Webinar 2: COVID-19 Taskforce: Rapid review of maternal health recommendations related to the COVID-19 pandemic
The National COVID-19 Clinical Evidence Taskforce is conducting continuous evidence surveillance to identify and rapidly synthesise emerging research in order to provide national, evidence-based guidelines for the clinical care of people with COVID-19, including pregnant women and newborns.
To support the Taskforce, Burnet Institute researchers conducted a rapid review of maternal and perinatal health recommendations from international and national guideline developers, identifying a number of care practices where conflicting guidance was present.
An overview of available maternal and perinatal health guidance, as well as the key recommendations emerging from the COVID-19 Taskforce pertaining to antenatal, intrapartum and postpartum care, will be presented.
Webinar 3: Bereavement care following a baby's death - recent experiences
Perinatal loss is a devastating experience for parents and navigating the path through grief is confusing and complex, though it is made easier by good bereavement care. Providing high quality bereavement support and care is challenging for health professionals in busy and high pressure maternity care settings. The experiences of both bereaved families and the health professionals providing them support have been impacted by COVID-19, sometimes in unexpected ways.
As part of the 2020 National Stillbirth series ‘A focus on Stillbirth Prevention and Care’, this webinar will consider feedback gathered from bereaved families and health professionals about the impact of COVID19 on bereavement care and highlight some of the adaptations that have been, or could, be made to optimise support for parents.

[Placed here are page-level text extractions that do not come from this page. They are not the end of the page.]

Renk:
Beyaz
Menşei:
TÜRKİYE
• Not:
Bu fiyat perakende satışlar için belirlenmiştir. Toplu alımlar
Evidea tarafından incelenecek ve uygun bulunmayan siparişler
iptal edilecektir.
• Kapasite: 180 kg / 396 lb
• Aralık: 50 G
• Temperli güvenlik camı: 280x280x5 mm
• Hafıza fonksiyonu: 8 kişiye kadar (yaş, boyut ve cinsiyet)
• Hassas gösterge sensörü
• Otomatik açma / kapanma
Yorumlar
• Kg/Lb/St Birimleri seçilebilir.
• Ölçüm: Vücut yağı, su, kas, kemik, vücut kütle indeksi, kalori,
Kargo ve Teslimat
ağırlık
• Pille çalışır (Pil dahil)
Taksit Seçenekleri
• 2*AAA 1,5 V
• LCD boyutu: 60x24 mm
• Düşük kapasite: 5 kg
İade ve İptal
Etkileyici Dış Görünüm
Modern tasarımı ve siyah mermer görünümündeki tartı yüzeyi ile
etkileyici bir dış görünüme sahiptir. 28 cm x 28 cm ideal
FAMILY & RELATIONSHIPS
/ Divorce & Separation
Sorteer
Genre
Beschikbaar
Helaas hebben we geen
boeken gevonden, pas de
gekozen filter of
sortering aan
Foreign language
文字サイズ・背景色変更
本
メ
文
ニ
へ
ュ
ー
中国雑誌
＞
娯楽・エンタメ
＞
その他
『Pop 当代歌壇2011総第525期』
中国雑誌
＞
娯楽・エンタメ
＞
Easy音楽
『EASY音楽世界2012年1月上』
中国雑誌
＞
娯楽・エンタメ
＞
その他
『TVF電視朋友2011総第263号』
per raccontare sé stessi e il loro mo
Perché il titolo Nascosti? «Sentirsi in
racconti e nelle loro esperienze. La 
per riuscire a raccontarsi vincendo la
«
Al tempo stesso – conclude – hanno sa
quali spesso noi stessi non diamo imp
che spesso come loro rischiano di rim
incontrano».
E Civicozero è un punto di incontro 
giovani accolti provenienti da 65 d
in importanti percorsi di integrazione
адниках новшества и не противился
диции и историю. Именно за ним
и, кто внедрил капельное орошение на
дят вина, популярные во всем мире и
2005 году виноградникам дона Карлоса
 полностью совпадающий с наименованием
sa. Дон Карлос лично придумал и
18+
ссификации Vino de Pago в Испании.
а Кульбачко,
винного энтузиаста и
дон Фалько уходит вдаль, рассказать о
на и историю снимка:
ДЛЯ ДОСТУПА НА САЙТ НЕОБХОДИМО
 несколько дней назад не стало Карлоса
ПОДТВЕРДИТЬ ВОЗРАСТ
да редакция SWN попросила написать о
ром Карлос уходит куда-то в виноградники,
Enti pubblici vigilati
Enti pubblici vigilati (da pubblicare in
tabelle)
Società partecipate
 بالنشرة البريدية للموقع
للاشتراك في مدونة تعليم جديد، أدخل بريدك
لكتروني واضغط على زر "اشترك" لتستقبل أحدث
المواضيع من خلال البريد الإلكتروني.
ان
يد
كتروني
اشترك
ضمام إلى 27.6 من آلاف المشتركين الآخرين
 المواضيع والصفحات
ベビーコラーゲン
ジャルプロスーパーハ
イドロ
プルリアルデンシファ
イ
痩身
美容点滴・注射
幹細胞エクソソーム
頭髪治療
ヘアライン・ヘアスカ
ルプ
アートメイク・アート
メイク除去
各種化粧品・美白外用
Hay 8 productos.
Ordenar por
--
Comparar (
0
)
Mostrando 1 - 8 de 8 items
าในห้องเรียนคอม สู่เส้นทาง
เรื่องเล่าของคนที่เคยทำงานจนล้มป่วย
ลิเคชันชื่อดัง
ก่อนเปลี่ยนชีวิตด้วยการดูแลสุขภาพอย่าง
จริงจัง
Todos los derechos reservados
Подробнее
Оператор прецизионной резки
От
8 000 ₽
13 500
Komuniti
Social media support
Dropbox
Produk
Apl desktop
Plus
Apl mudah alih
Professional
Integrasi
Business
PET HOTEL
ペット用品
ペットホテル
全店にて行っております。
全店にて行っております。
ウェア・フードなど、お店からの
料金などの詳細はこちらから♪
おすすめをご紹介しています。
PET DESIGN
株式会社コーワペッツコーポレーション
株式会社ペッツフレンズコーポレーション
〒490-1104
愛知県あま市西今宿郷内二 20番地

Webinar 4: Timing of birth: why is it important, what do women and their caregivers want to know, and how do we make it known?
Stillbirth is a tragedy regardless of the gestational age at which it occurs. Those stillbirths that occur in the few weeks leading or following the estimated date of birth often leave the mother, family and care givers wondering whether earlier planned birth was indicated and could have averted the baby’s death. As focus and awareness of stillbirth has risen so too has our understanding of the short term and longer term risks of being born even a few weeks early. A challenge of maternity care is to offer early planned birth in pregnancies at risk of stillbirth without causing unintended harms. This presentation will examine trends in late gestation stillbirth, what information parents and caregivers wish to know with respect to planned birth and the work that the CRE is undertaking to co-design materials so that decision making is optimised.